In early 2001, we heard that Philip Pullman himself would be visiting a site called Readerville.com, a large community of book lovers, to talk about the HDM trilogy, and we flew over to join in the fun. There, I saw the power of connecting readers not only to other readers but also to their most beloved authors. For those of us who had never dreamed of talking to an author outside of the occasional book-signing, that was an astonishing thing.

After the Philip Pullman visit, many of us from the HDM forum stayed at Readerville and formed the core of what would become its Young Adult Reading Group. It grew to several hundred members, and we began voting on our monthly selections, with the authors of the chosen books invited to join.

It was about this time that several of the teens in the group started twisting my arm to read The Beekeeper's Apprentice. This was not something I wanted to do, given that I had a TBR skyscraper of books that I actually wanted to read. I reasoned with them: I hate bugs, I said, especially the ones that sting. I's not really about bees, they said. I don't read mysteries, I said --- if somebody's murdered, call the cops and leave me out of it. You'll like it anyway, they said. Sherlock Holmes is in it, I said. Sherlock Holmes is a jerk. No, he's wonderful, they said, guaranteeing that I'd like him before the first chapter was done. I'm so behind on my other books, I said. Just try one chapter, they said.

So I did --- and was absolutely hooked from page one by the story of young Mary Russell and her mentor, Sherlock Holmes. I didn't stop reading until I had to get the kids ready for school the next morning. That night, I went out and bought the rest of the series and read them all in every available second I had free, after which I was a staggering, sleep-deprived, but very happy biblio-zombie.

In Russell, I met another literary orphan who, like Harry Potter, burst forth fully formed from the author's head, with her own scars, insecurities and even her own horrible guardian. And as Harry does at Hogwarts, she finds a form of salvation and escape through her training with Holmes, training that develops her brilliant mind and enormous abilities, putting them to good use. And also like Harry, Mary Russell would have an impact on my own journey.

When The Beekeeper's Apprentice was chosen as a monthly selection, we invited the author, Laurie R. King, to participate. She did so, and was an outstanding guest, offering thoughtful and and informative answers to questions, keeping everyone laughing and involved, and even fending off a Sherlockian heckler with good-natured aplomb.

Several years later, Laurie emailed me to see if I might be interested in running a book club on her site, as I'd helped lead the discussion she visited at Readerville. Being in a transitional phase of sorts at the time, I jumped at the chance. And the Laurie R. King Virtual Book Club was formed, bringing together Laurie's readers from all over the world to discuss her books and many others. We have a wonderful time talking online and even have real-life meetups at events like Bouchercon and Left Coast Crime.

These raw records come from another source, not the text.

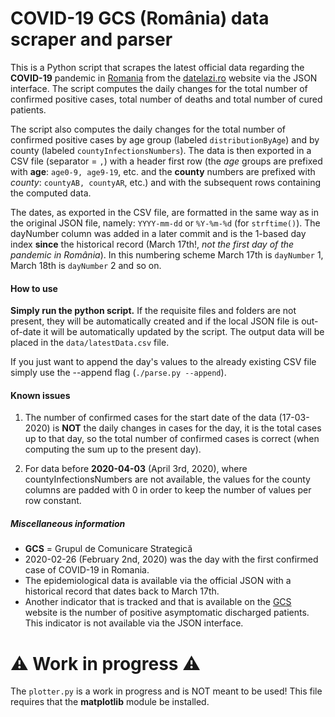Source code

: # COVID-19 GCS (România) data scraper and parser

This is a Python script that scrapes the latest official data regarding the **COVID-19** pandemic in [Romania](https://stirioficiale.ro/informatii)
from the [datelazi.ro](https://datelazi.ro) website via the JSON interface. The script computes the daily changes
for the total number of confirmed positive cases, total number of deaths and total number of cured patients.

The script also computes the daily changes for the total number of confirmed positive cases
by age group (labeled `distributionByAge`) and by county (labeled `countyInfectionsNumbers`).
The data is then exported in a CSV file (separator = `,`) with a header first row (the *age* groups
are prefixed with **age**: `age0-9, age9-19`, etc. and the **county** numbers are prefixed with
*county*: `countyAB, countyAR`, etc.) and with the subsequent rows containing the computed data.

The dates, as exported in the CSV file, are formatted in the same way as in the original JSON file,
namely: `YYYY-mm-dd` or `%Y-%m-%d` (for `strftime()`). The dayNumber column was added in a later commit
and is the 1-based day index **since** the historical record (March 17th!, *not the first day of the pandemic in România*).
In this numbering scheme March 17th is `dayNumber` 1, March 18th is `dayNumber` 2 and so on.

#### How to use

**Simply run the python script.** If the requisite files and folders are not present, they will be automatically created
and if the local JSON file is out-of-date it will be automatically updated by the script. The output data will be
placed in the `data/latestData.csv` file.

If you just want to append the day's values to the already existing CSV file simply use the --append flag (```./parse.py --append```).

#### Known issues

1. The number of confirmed cases for the start date of the data (17-03-2020) is **NOT** the daily changes
in cases for the day, it is the total cases up to that day, so the total number of confirmed cases is correct
(when computing the sum up to the present day).

2. For data before **2020-04-03** (April 3rd, 2020), where countyInfectionsNumbers are not available, the values for the county columns
are padded with 0 in order to keep the number of values per row constant. 

##### Miscellaneous information

* **GCS** = Grupul de Comunicare Strategică
* 2020-02-26 (February 2nd, 2020) was the day with the first confirmed case of COVID-19 in Romania.
* The epidemiological data is available via the official JSON with a historical record that dates back to March 17th.
* Another indicator that is tracked and that is available on the [GCS](https://stirioficiale.ro/informatii) website is the number of positive asymptomatic discharged patients. This indicator is not available via the JSON interface.

# ⚠️ Work in progress ⚠️
The `plotter.py` is a work in progress and is NOT meant to be used!
This file requires that the **matplotlib** module be installed.
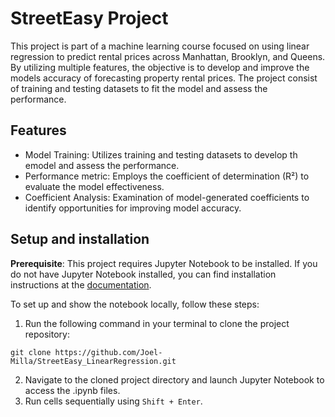 # StreetEasy Project

This project is part of a machine learning course focused on using linear regression to predict rental prices across Manhattan, Brooklyn, and Queens. By utilizing multiple features, the objective is to develop and improve the models accuracy of forecasting property rental prices. The project consist of training and testing datasets to fit the model and assess the performance.

## Features

- Model Training: Utilizes training and testing datasets to develop th emodel and assess the performance.
- Performance metric: Employs the coefficient of determination (R²) to evaluate the model effectiveness.
- Coefficient Analysis: Examination of model-generated coefficients to identify opportunities for improving model accuracy.

## Setup and installation
**Prerequisite**: This project requires Jupyter Notebook to be installed. If you do not have Jupyter Notebook installed, you can find installation instructions at the [documentation](https://jupyter.org).

To set up and show the notebook locally, follow these steps:
1. Run the following command in your terminal to clone the project repository:
```shell
git clone https://github.com/Joel-Milla/StreetEasy_LinearRegression.git
```
2. Navigate to the cloned project directory and launch Jupyter Notebook to access the .ipynb files.
3. Run cells sequentially using `Shift + Enter`.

And it's funny, but when we get together, it really is like we've known each other for years and years --- even if we've never met face to face. There is a spirit of kinship and community that comes not only from being readers, I think, but also from what draws us to Laurie's writing --- a good sense of humor, curiosity, an appreciation for intelligence, learning, history and ideas, as well as a sense of adventure and of being part of a bigger world. They are "my people" in a fundamental way that is rare to find in any group.

I feel lucky not only because I'm alive in a time when this kind of community is possible, but also because I know what it's like not to have such an amazing ability to connect with other readers and authors. Because of that, I don't think I'll ever take it for granted --- I'll always have a little piece of the wonder I experienced the first time I visited that Harry Potter forum and realized that the walls between readers were gone. That if I wanted to talk about a favorite book, author or character, it was likely that I might never have to go wanting again. And as icing on the cake, I can finally have those bookish t-shirts I always wanted!

Do any of you have online book groups that have had a big impact on you or changed your life? I'd be interested to hear some of your stories, too.